Robin Stewart Tolson KC (born 1959) is a Family Court Judge sitting at the Central Family Court in London.

He was called to the bar in 1980. He took silk in 2001, practising at St John's Chambers in Bristol, and was a recorder from 2000 to 2014.

He was appointed a Circuit Judge on the South Eastern Circuit in 2014. In 2015, he was appointed to the Family Court sitting at the Central Family Court, Holborn, London.

==Notable cases==
As the senior Family Court judge in central London, Tolson has presided over a number of celebrity divorce cases including that of Petra Ecclestone.

In 2016, Judge Tolson refused an application for divorce (‘Owens v Owens’) on the basis that the applicant, Mrs Tini Owens, had not demonstrated sufficient grounds for marital breakdown. His decision was upheld at appeal.

In 2019, Judge Tolson ruled that a litigant complaining of domestic rape had not been raped as she had not physically resisted her partner, despite having refused consent to sex. His judgment was overturned at appeal by Ms Justice Russell.

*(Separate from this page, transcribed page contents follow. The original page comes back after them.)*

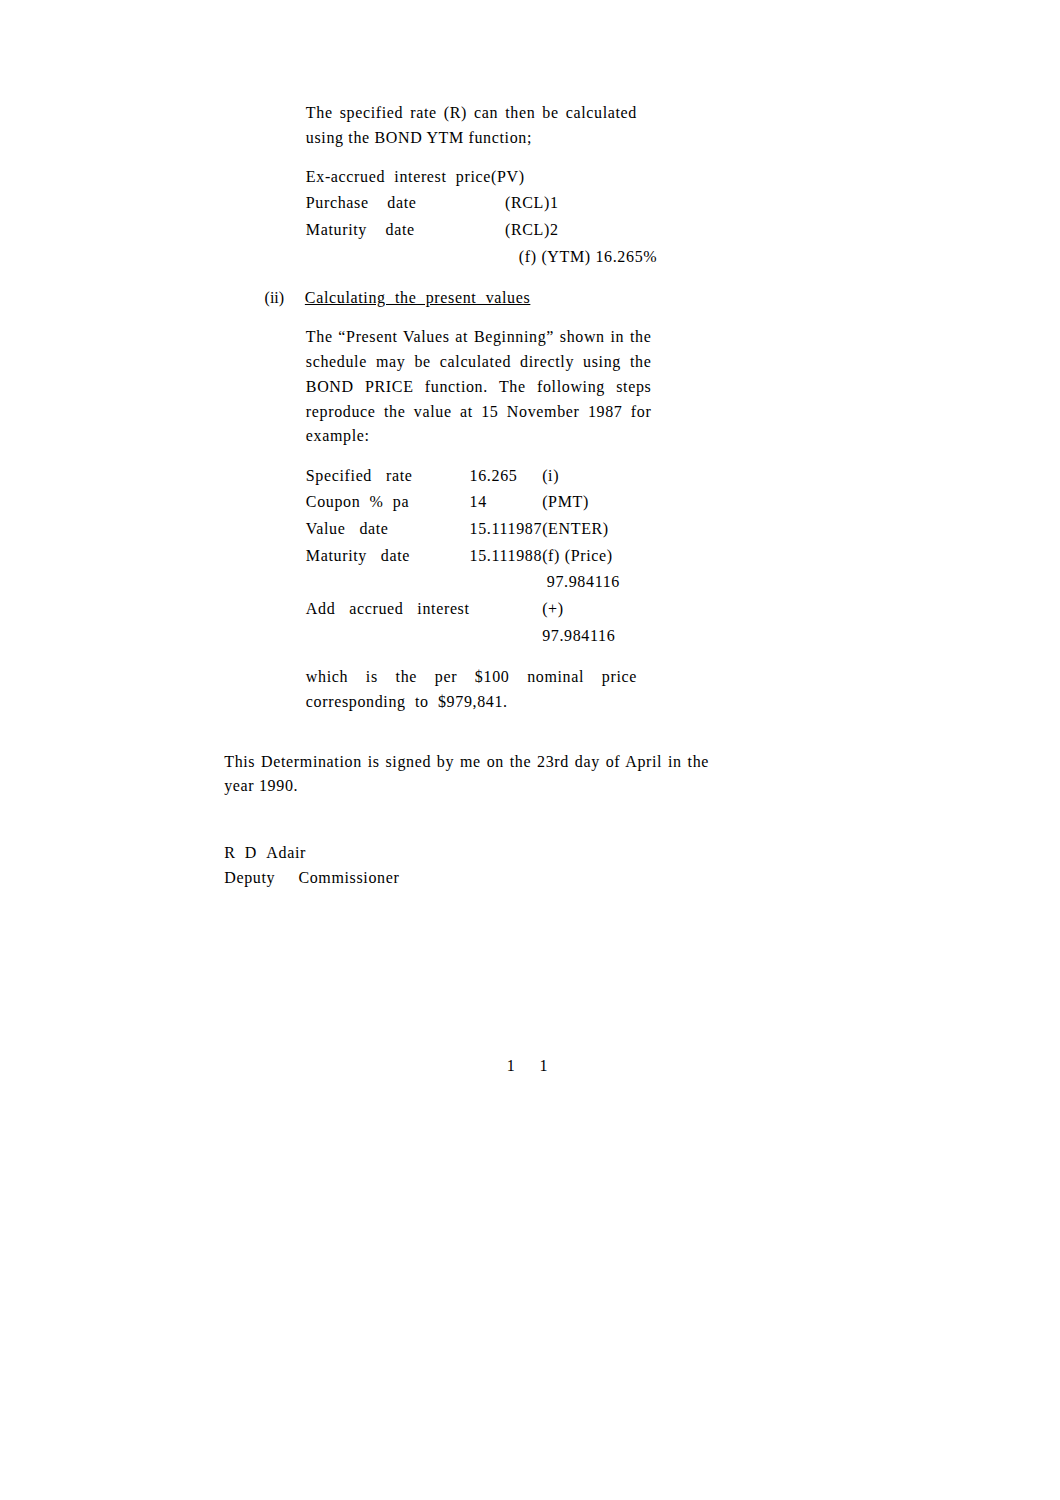The specified rate (R) can then be calculated using the BOND YTM function;
| Ex-accrued interest price | (PV) | |
| Purchase date | (RCL)1 | |
| Maturity date | (RCL)2 | |
| | (f) (YTM) 16.265% |
(ii)
Calculating the present values
The “Present Values at Beginning” shown in the schedule may be calculated directly using the BOND PRICE function. The following steps reproduce the value at 15 November 1987 for example:
| Specified rate | 16.265 | (i) | |
| Coupon % pa | 14 | (PMT) | |
| Value date | 15.111987 | (ENTER) | |
| Maturity date | 15.111988 | (f) (Price) | |
| | | 97.984116 | |
| Add accrued interest | | (+) | |
| | | 97.984116 | |
which is the per $100 nominal price corresponding to $979,841.
This Determination is signed by me on the 23rd day of April in the year 1990.
R D Adair
Deputy Commissioner
1 1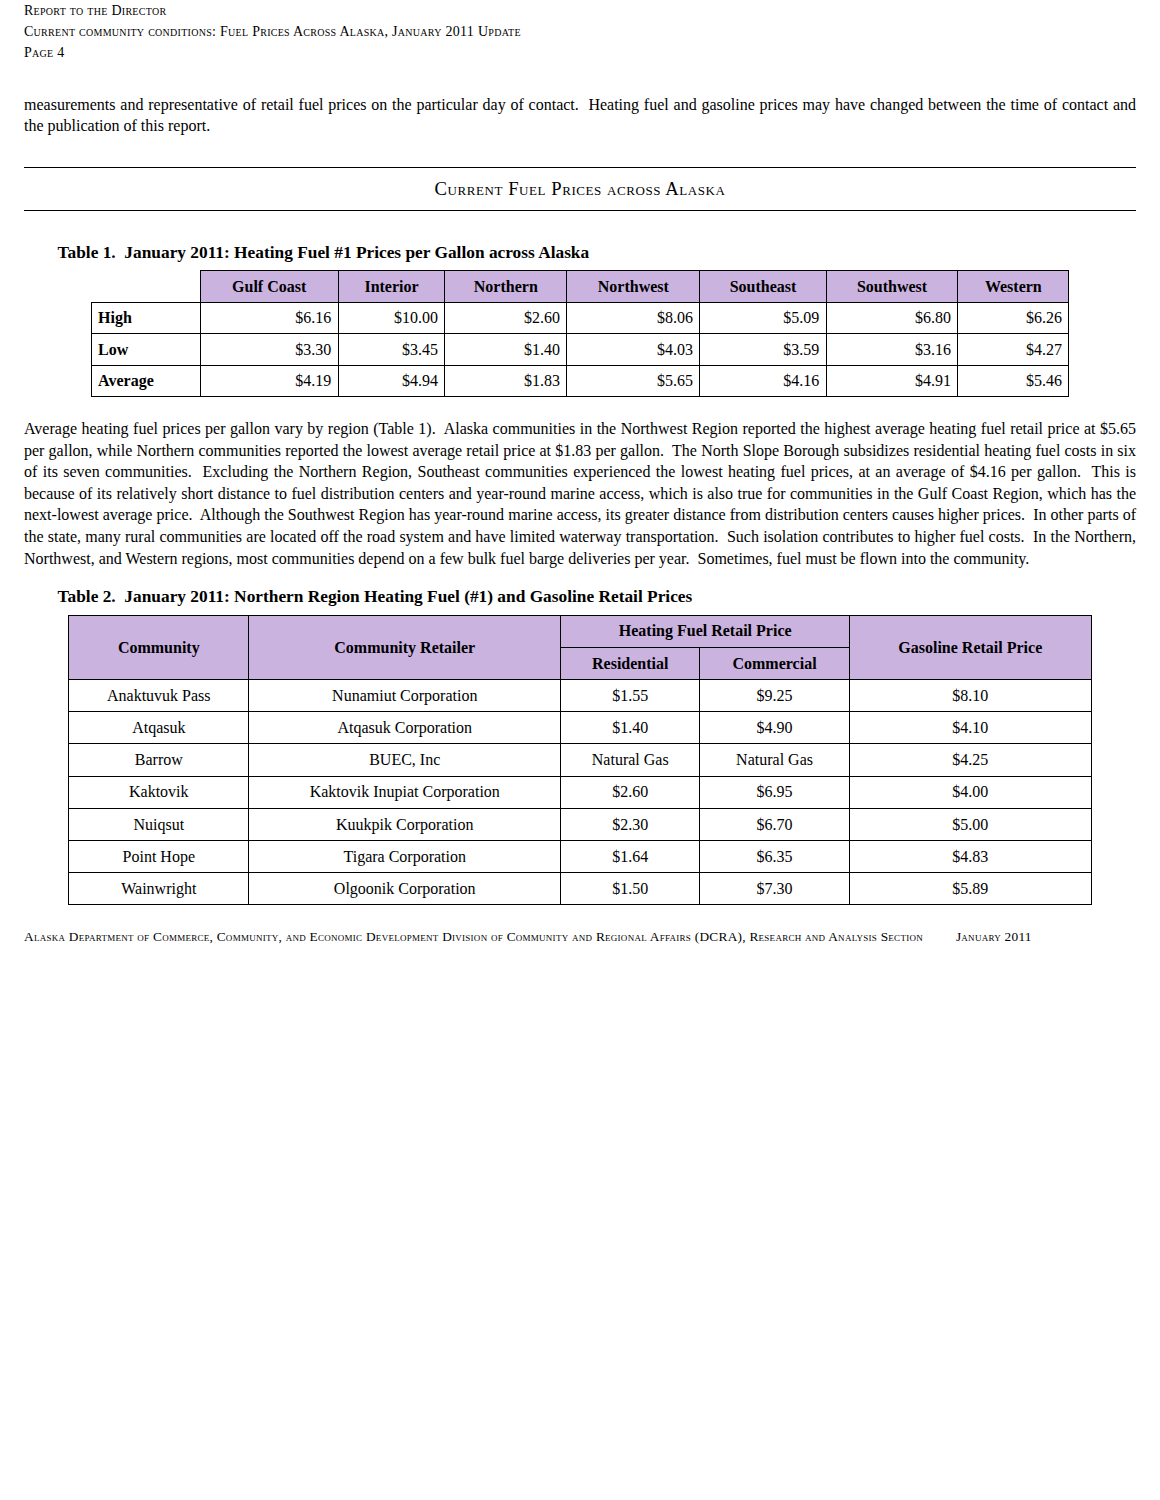Report to the Director Current community conditions: Fuel Prices Across Alaska, January 2011 Update Page 4
measurements and representative of retail fuel prices on the particular day of contact. Heating fuel and gasoline prices may have changed between the time of contact and the publication of this report.
Current Fuel Prices across Alaska
Table 1. January 2011: Heating Fuel #1 Prices per Gallon across Alaska
| | Gulf Coast | Interior | Northern | Northwest | Southeast | Southwest | Western |
| --- | --- | --- | --- | --- | --- | --- | --- |
| High | $6.16 | $10.00 | $2.60 | $8.06 | $5.09 | $6.80 | $6.26 |
| Low | $3.30 | $3.45 | $1.40 | $4.03 | $3.59 | $3.16 | $4.27 |
| Average | $4.19 | $4.94 | $1.83 | $5.65 | $4.16 | $4.91 | $5.46 |
Average heating fuel prices per gallon vary by region (Table 1). Alaska communities in the Northwest Region reported the highest average heating fuel retail price at $5.65 per gallon, while Northern communities reported the lowest average retail price at $1.83 per gallon. The North Slope Borough subsidizes residential heating fuel costs in six of its seven communities. Excluding the Northern Region, Southeast communities experienced the lowest heating fuel prices, at an average of $4.16 per gallon. This is because of its relatively short distance to fuel distribution centers and year-round marine access, which is also true for communities in the Gulf Coast Region, which has the next-lowest average price. Although the Southwest Region has year-round marine access, its greater distance from distribution centers causes higher prices. In other parts of the state, many rural communities are located off the road system and have limited waterway transportation. Such isolation contributes to higher fuel costs. In the Northern, Northwest, and Western regions, most communities depend on a few bulk fuel barge deliveries per year. Sometimes, fuel must be flown into the community.
Table 2. January 2011: Northern Region Heating Fuel (#1) and Gasoline Retail Prices
| Community | Community Retailer | Heating Fuel Retail Price | Gasoline Retail Price |
| --- | --- | --- | --- |
| Residential | Commercial |
| Anaktuvuk Pass | Nunamiut Corporation | $1.55 | $9.25 | $8.10 |
| Atqasuk | Atqasuk Corporation | $1.40 | $4.90 | $4.10 |
| Barrow | BUEC, Inc | Natural Gas | Natural Gas | $4.25 |
| Kaktovik | Kaktovik Inupiat Corporation | $2.60 | $6.95 | $4.00 |
| Nuiqsut | Kuukpik Corporation | $2.30 | $6.70 | $5.00 |
| Point Hope | Tigara Corporation | $1.64 | $6.35 | $4.83 |
| Wainwright | Olgoonik Corporation | $1.50 | $7.30 | $5.89 |
Alaska Department of Commerce, Community, and Economic Development Division of Community and Regional Affairs (DCRA), Research and Analysis Section January 2011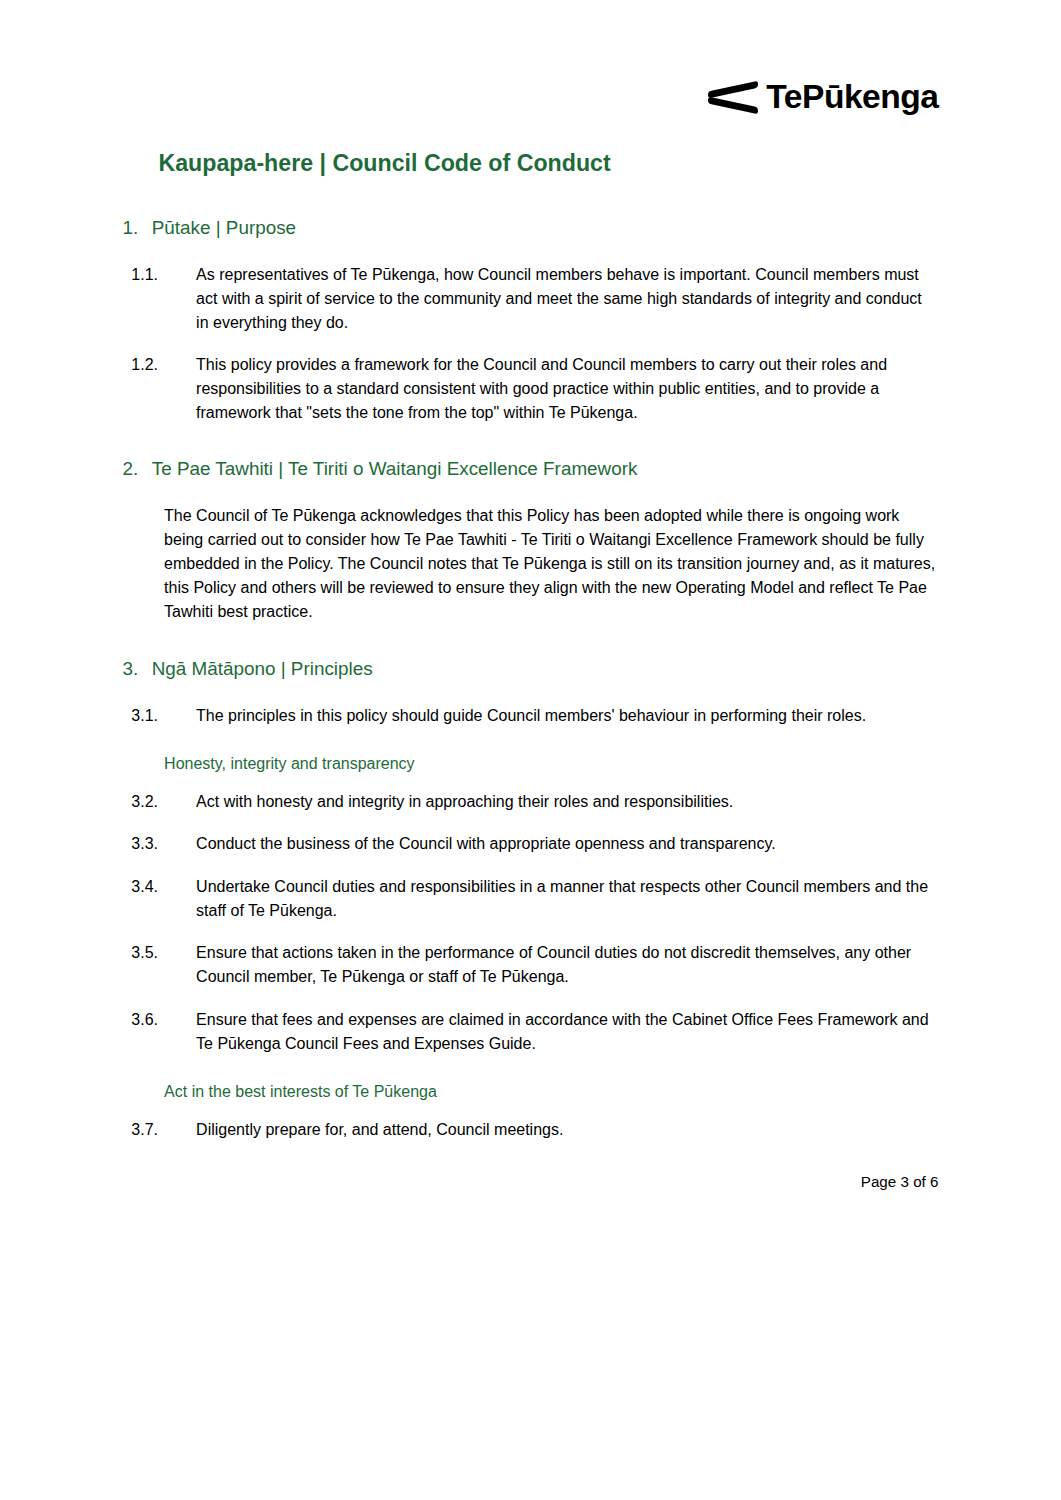TePūkenga
Kaupapa-here | Council Code of Conduct
1. Pūtake | Purpose
1.1.
As representatives of Te Pūkenga, how Council members behave is important. Council members must act with a spirit of service to the community and meet the same high standards of integrity and conduct in everything they do.
1.2.
This policy provides a framework for the Council and Council members to carry out their roles and responsibilities to a standard consistent with good practice within public entities, and to provide a framework that "sets the tone from the top" within Te Pūkenga.
2. Te Pae Tawhiti | Te Tiriti o Waitangi Excellence Framework
The Council of Te Pūkenga acknowledges that this Policy has been adopted while there is ongoing work being carried out to consider how Te Pae Tawhiti - Te Tiriti o Waitangi Excellence Framework should be fully embedded in the Policy. The Council notes that Te Pūkenga is still on its transition journey and, as it matures, this Policy and others will be reviewed to ensure they align with the new Operating Model and reflect Te Pae Tawhiti best practice.
3. Ngā Mātāpono | Principles
3.1.
The principles in this policy should guide Council members' behaviour in performing their roles.
Honesty, integrity and transparency
3.2.
Act with honesty and integrity in approaching their roles and responsibilities.
3.3.
Conduct the business of the Council with appropriate openness and transparency.
3.4.
Undertake Council duties and responsibilities in a manner that respects other Council members and the staff of Te Pūkenga.
3.5.
Ensure that actions taken in the performance of Council duties do not discredit themselves, any other Council member, Te Pūkenga or staff of Te Pūkenga.
3.6.
Ensure that fees and expenses are claimed in accordance with the Cabinet Office Fees Framework and Te Pūkenga Council Fees and Expenses Guide.
Act in the best interests of Te Pūkenga
3.7.
Diligently prepare for, and attend, Council meetings.
Page 3 of 6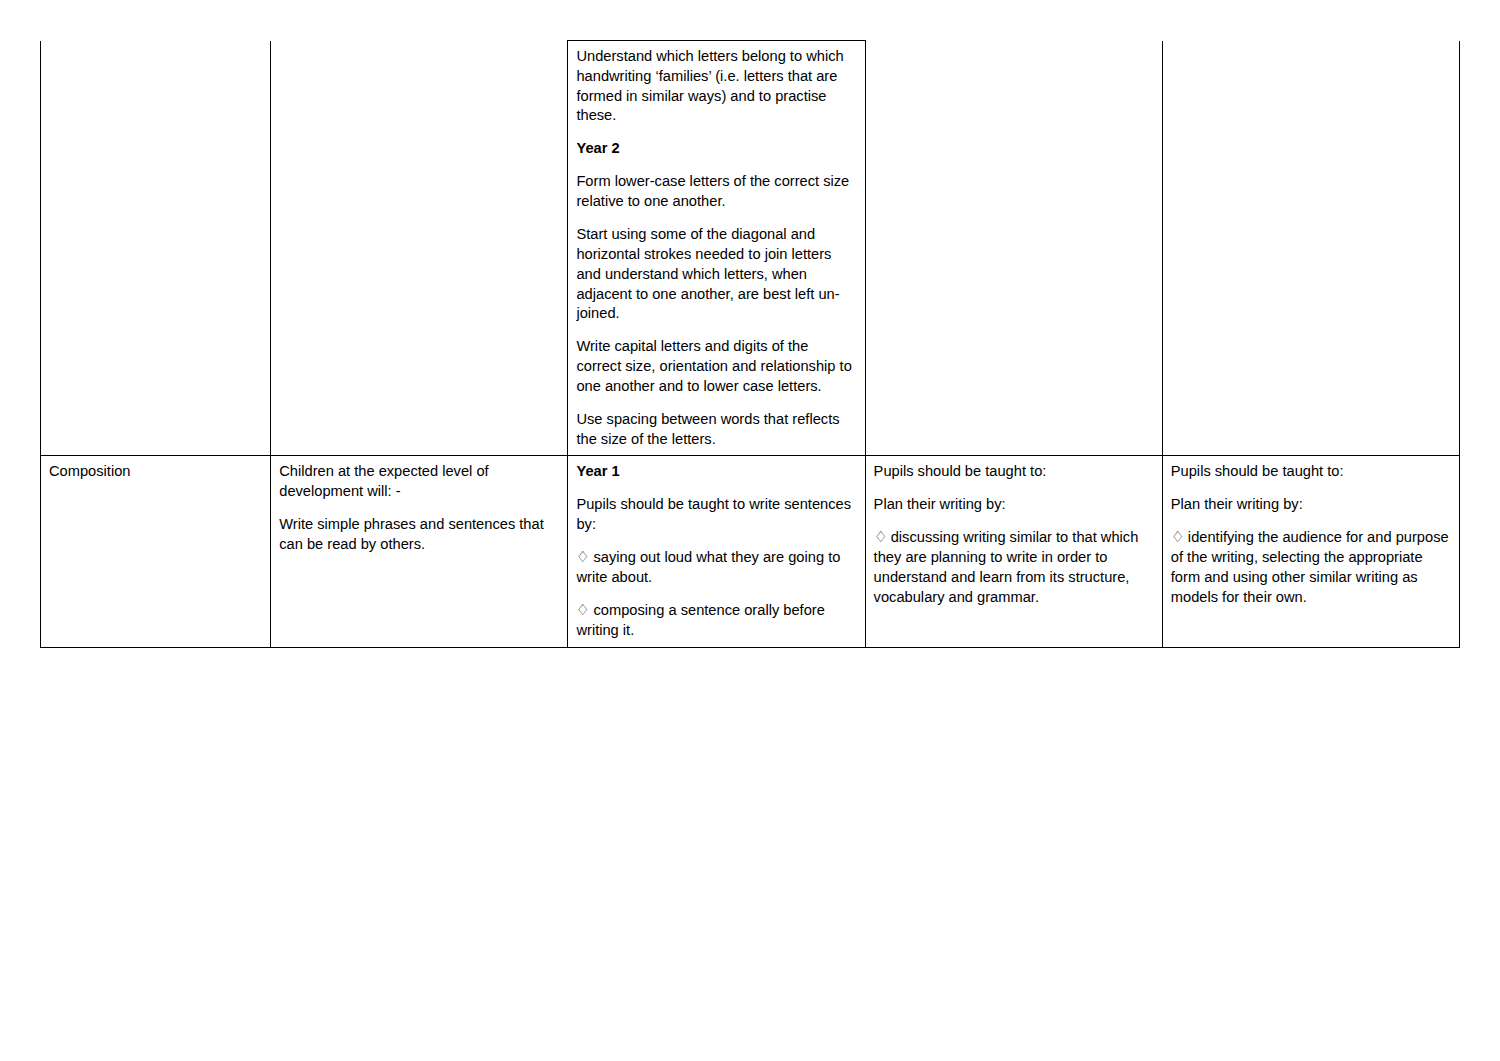| | | Understand which letters belong to which handwriting ‘families’ (i.e. letters that are formed in similar ways) and to practise these. Year 2 Form lower-case letters of the correct size relative to one another. Start using some of the diagonal and horizontal strokes needed to join letters and understand which letters, when adjacent to one another, are best left un-joined. Write capital letters and digits of the correct size, orientation and relationship to one another and to lower case letters. Use spacing between words that reflects the size of the letters. | | |
| Composition | Children at the expected level of development will: - Write simple phrases and sentences that can be read by others. | Year 1 Pupils should be taught to write sentences by: ♢ saying out loud what they are going to write about. ♢ composing a sentence orally before writing it. | Pupils should be taught to: Plan their writing by: ♢ discussing writing similar to that which they are planning to write in order to understand and learn from its structure, vocabulary and grammar. | Pupils should be taught to: Plan their writing by: ♢ identifying the audience for and purpose of the writing, selecting the appropriate form and using other similar writing as models for their own. |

Judge Tolson's outdated interpretation of the law on consent was widely criticised by victims' advocates including Dame Vera Baird, Nicole Jacobs, the Domestic Abuse Commissioner and Claire Waxman, the London Victims' Commissioner.

==Personal life==
Tolson's wife Carol died in a skiing accident in 2011. There are two daughters.

In 2017, Judge Tolson was assaulted by an aggrieved litigant, Kevin Robinson.